Klinik-Schließung: Land muss Koordination verstärken

Die Schließung des Potsdamer Klinikums "Ernst von Bergmann" ist ein herber Rückschlag im Kampf gegen die Corona-Pandemie. Daraus müssen jetzt die richtigen Schlussfolgerungen gezogen werden, fordert der Landesgeschäftsführer der LINKEN, Stefan Wollenberg:

"Eine Situation wie im Ernst-von-Bergmann-Klinikum kann grundsätzlich auch an jedem anderen Krankenhaus-Standort eintreten. Eine Übertragung des Virus durch symptomlose Überträger*innen kann selbst bei flächendeckenden Tests nicht ausgeschlossen werden. Umso nötiger ist eine zentrale Steuerung der verfügbaren Kapazitäten und ggf. auch der Patientenverteilung durch die Landesregierung", erklärte Wollenberg.

Es muss einen landesweiten Überblick über die Beatmungskapazitäten und deren reale Verfügbarkeit geben. Vor allem müssen die Schwerpunktkrankenhäuser dabei unterstützt, einen möglichst hohen Anteil dieser Kapazitäten in separaten Corona-Einheiten vorzuhalten. Für solche Behandlungszentren muss es verbindliche und landeseinheitliche Vorgaben geben. Das setzt voraus, dass die Schwerpunktstandorte vom sonstigen Patientinnen-Aufkommen wirksam entlastet werden.
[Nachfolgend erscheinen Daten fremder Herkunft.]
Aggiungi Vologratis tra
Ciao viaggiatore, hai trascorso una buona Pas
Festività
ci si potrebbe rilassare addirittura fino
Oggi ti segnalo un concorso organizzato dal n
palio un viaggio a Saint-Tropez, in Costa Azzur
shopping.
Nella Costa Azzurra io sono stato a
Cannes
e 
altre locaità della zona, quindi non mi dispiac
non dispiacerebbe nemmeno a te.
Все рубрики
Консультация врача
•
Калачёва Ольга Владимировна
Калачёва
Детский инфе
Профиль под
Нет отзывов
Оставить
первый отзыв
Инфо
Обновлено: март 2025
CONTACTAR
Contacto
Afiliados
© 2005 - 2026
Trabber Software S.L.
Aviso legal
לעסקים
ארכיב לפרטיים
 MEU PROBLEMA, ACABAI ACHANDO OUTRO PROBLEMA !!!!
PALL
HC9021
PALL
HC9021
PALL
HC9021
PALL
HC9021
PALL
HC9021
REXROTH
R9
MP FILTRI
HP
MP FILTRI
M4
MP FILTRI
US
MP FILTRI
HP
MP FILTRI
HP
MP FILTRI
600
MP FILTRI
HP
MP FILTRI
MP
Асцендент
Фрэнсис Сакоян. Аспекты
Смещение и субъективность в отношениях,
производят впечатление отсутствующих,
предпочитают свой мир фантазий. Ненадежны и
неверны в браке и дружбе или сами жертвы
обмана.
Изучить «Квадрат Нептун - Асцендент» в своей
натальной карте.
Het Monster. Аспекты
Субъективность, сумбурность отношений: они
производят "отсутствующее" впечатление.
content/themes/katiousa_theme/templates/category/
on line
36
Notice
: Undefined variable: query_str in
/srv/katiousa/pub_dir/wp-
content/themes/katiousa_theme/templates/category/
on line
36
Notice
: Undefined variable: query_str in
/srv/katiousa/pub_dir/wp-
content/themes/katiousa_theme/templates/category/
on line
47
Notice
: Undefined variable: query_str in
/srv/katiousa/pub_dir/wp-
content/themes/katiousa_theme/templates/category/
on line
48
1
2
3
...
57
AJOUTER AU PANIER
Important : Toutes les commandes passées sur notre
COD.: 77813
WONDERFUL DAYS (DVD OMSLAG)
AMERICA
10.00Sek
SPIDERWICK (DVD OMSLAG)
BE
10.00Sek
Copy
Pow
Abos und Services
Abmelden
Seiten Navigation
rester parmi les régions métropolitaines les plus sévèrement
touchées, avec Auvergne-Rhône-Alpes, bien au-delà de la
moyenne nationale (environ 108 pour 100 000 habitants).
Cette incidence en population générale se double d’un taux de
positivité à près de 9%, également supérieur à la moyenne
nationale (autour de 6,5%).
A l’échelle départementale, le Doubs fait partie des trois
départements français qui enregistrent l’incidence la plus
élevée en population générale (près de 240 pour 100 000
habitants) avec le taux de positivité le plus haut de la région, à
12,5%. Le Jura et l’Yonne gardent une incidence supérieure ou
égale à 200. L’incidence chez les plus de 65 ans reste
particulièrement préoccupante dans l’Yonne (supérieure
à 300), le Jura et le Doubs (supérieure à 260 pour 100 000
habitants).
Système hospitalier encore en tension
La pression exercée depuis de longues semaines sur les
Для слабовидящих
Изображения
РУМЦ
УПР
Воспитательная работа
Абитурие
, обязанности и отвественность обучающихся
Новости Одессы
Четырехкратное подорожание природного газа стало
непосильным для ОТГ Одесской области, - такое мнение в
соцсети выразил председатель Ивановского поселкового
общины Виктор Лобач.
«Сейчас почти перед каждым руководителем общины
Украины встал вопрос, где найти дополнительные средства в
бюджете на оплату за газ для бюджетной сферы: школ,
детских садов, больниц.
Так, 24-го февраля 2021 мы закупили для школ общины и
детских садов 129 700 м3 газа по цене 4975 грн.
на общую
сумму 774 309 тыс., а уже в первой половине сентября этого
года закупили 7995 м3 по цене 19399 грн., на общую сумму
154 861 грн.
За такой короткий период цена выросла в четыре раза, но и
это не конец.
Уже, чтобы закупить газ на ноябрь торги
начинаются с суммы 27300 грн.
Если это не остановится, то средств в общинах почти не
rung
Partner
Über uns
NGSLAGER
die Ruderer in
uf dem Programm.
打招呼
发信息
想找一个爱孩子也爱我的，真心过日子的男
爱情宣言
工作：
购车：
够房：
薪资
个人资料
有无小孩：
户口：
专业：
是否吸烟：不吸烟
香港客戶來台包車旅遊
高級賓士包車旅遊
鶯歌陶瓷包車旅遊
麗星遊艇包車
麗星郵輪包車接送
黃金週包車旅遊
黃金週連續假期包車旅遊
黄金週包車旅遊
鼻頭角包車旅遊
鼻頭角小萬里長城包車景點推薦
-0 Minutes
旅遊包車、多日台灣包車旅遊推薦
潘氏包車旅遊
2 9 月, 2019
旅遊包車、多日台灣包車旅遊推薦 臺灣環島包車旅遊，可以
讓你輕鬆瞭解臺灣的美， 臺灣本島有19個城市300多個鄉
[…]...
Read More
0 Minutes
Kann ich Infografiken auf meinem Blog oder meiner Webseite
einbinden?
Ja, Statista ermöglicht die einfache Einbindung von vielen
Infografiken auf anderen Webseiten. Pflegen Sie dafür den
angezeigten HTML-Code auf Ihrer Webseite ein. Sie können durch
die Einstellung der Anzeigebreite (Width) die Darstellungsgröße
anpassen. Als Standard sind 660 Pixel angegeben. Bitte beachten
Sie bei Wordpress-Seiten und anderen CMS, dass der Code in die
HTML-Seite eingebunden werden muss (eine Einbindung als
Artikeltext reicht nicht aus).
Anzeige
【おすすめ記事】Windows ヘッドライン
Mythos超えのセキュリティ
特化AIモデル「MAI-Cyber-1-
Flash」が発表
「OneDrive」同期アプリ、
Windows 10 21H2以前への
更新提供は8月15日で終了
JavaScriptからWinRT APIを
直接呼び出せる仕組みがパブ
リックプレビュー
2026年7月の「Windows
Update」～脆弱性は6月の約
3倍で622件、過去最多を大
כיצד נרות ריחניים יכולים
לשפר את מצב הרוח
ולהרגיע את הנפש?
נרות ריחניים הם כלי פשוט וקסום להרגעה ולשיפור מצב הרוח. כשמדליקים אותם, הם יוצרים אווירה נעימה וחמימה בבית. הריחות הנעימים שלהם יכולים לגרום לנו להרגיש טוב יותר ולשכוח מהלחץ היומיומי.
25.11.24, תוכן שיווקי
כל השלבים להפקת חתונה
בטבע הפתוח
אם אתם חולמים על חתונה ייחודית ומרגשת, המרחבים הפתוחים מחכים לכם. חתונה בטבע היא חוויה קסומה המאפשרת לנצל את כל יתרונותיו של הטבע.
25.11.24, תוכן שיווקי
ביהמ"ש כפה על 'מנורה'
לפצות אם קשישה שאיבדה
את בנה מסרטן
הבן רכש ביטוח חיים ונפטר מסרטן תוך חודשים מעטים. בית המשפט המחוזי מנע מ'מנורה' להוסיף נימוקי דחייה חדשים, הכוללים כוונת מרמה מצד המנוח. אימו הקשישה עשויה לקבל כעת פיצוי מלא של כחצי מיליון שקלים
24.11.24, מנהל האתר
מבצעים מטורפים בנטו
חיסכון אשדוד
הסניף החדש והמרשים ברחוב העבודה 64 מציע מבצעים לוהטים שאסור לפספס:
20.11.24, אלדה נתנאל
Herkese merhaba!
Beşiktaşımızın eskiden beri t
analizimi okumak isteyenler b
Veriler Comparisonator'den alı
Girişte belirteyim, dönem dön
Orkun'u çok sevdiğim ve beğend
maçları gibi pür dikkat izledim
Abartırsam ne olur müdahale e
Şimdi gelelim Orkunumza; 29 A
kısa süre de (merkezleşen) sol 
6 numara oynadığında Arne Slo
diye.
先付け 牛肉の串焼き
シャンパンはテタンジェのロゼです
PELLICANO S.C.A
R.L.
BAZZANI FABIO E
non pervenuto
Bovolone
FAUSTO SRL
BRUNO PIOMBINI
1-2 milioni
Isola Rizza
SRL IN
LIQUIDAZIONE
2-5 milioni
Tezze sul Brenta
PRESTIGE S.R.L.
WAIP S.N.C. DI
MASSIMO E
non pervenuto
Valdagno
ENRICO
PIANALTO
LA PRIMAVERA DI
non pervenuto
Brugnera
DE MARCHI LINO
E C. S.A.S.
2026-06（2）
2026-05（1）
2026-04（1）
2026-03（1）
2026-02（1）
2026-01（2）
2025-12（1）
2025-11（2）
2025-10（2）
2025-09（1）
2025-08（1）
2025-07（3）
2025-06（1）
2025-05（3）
Für die Aufgabe des Ernst-von-Bergmann-Klinikums als Schwerpunktkrankenhaus muss schnellstmöglich ein Ersatzstandort festgelegt werden, um die Versorgung der Patient*innen in Potsdam, Potsdam-Mittelmark, Brandenburg/Havel und Teltow-Fläming sicherzustellen. Insgesamt muss sichergestellt werden, dass für den Fall des Ausfalls von einzelnen Krankenhaus-Standorten ausreichende Reserve-Kapazitäten zur Verfügung stehen.

Nach den gestrigen Informationen stehen für eine kontinuierliche und vollständige Testung des medizinischen Personals noch immer keine ausreichenden Testkapazitäten zur Verfügung, vor allem, weil die nötigen Test-Kits nicht in ausreichenden Mengen verfügbar sind. Die Landesregierung muss in diesem Bereich, wie auch beim Thema Schutzausrüstung, endlich alle Möglichkeiten ausschöpfen, um die Situation zu verbessern. Dazu gehören ggf. auch direkte Eingriffe in Unternehmen zur Umstellung der Produktion und Beschlagnahmungen medizinisch benötigten Materials zur Unterbindung von Spekulation.

"Die Klinikstandorte und die Kommunen dürfen in dieser Situation nicht für sich allein kämpfen. Hier ist das Land in der Pflicht!"